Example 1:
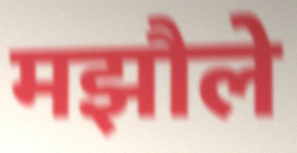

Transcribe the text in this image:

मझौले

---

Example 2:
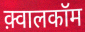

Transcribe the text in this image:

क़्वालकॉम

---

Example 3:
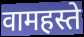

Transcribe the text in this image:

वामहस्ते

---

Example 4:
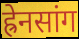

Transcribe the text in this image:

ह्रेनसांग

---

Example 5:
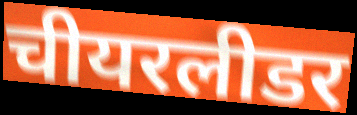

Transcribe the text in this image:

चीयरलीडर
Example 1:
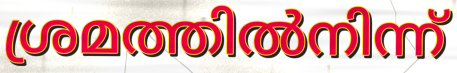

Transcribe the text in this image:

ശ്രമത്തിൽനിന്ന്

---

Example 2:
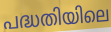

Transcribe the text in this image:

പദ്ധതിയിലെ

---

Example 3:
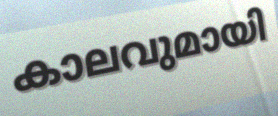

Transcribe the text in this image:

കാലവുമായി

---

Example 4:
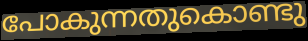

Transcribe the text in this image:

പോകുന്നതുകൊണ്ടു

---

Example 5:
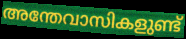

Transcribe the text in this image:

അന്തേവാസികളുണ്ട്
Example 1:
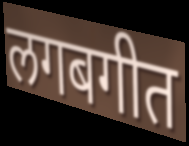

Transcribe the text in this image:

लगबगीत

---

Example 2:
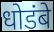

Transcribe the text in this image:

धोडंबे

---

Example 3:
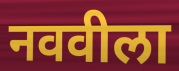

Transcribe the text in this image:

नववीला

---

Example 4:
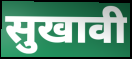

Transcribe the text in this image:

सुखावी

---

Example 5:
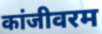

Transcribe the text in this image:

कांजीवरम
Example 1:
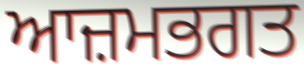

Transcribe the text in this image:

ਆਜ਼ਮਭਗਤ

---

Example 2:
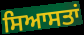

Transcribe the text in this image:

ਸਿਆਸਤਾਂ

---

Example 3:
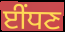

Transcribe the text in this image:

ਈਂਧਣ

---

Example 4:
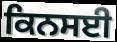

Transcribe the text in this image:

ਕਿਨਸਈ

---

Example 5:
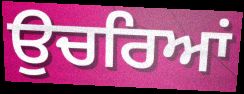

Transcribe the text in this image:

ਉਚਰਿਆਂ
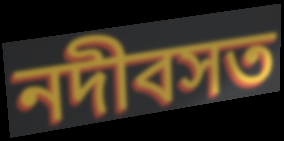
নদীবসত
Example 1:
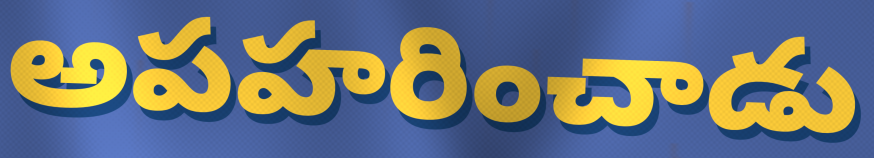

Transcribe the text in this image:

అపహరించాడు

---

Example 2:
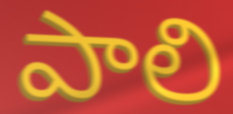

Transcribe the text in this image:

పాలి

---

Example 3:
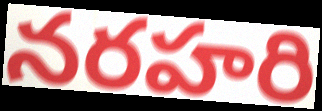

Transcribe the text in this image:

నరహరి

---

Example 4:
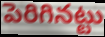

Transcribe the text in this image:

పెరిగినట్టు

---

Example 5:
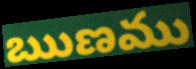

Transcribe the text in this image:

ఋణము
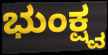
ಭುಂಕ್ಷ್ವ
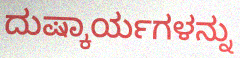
# # # #
- Task to carry out:
Pictures are to be left out; repeat all the remaining data exactly.

- Result of the exercise:
Example 1:

Transcribe the text in this image:

मझौले

---

Example 2:

Transcribe the text in this image:

क़्वालकॉम

---

Example 3:

Transcribe the text in this image:

वामहस्ते

---

Example 4:

Transcribe the text in this image:

ह्रेनसांग

---

Example 5:

Transcribe the text in this image:

चीयरलीडर
Example 1:

Transcribe the text in this image:

ശ്രമത്തിൽനിന്ന്

---

Example 2:

Transcribe the text in this image:

പദ്ധതിയിലെ

---

Example 3:

Transcribe the text in this image:

കാലവുമായി

---

Example 4:

Transcribe the text in this image:

പോകുന്നതുകൊണ്ടു

---

Example 5:

Transcribe the text in this image:

അന്തേവാസികളുണ്ട്
Example 1:

Transcribe the text in this image:

लगबगीत

---

Example 2:

Transcribe the text in this image:

धोडंबे

---

Example 3:

Transcribe the text in this image:

नववीला

---

Example 4:

Transcribe the text in this image:

सुखावी

---

Example 5:

Transcribe the text in this image:

कांजीवरम
Example 1:

Transcribe the text in this image:

ਆਜ਼ਮਭਗਤ

---

Example 2:

Transcribe the text in this image:

ਸਿਆਸਤਾਂ

---

Example 3:

Transcribe the text in this image:

ਈਂਧਣ

---

Example 4:

Transcribe the text in this image:

ਕਿਨਸਈ

---

Example 5:

Transcribe the text in this image:

ਉਚਰਿਆਂ
নদীবসত
Example 1:

Transcribe the text in this image:

అపహరించాడు

---

Example 2:

Transcribe the text in this image:

పాలి

---

Example 3:

Transcribe the text in this image:

నరహరి

---

Example 4:

Transcribe the text in this image:

పెరిగినట్టు

---

Example 5:

Transcribe the text in this image:

ఋణము
ಭುಂಕ್ಷ್ವ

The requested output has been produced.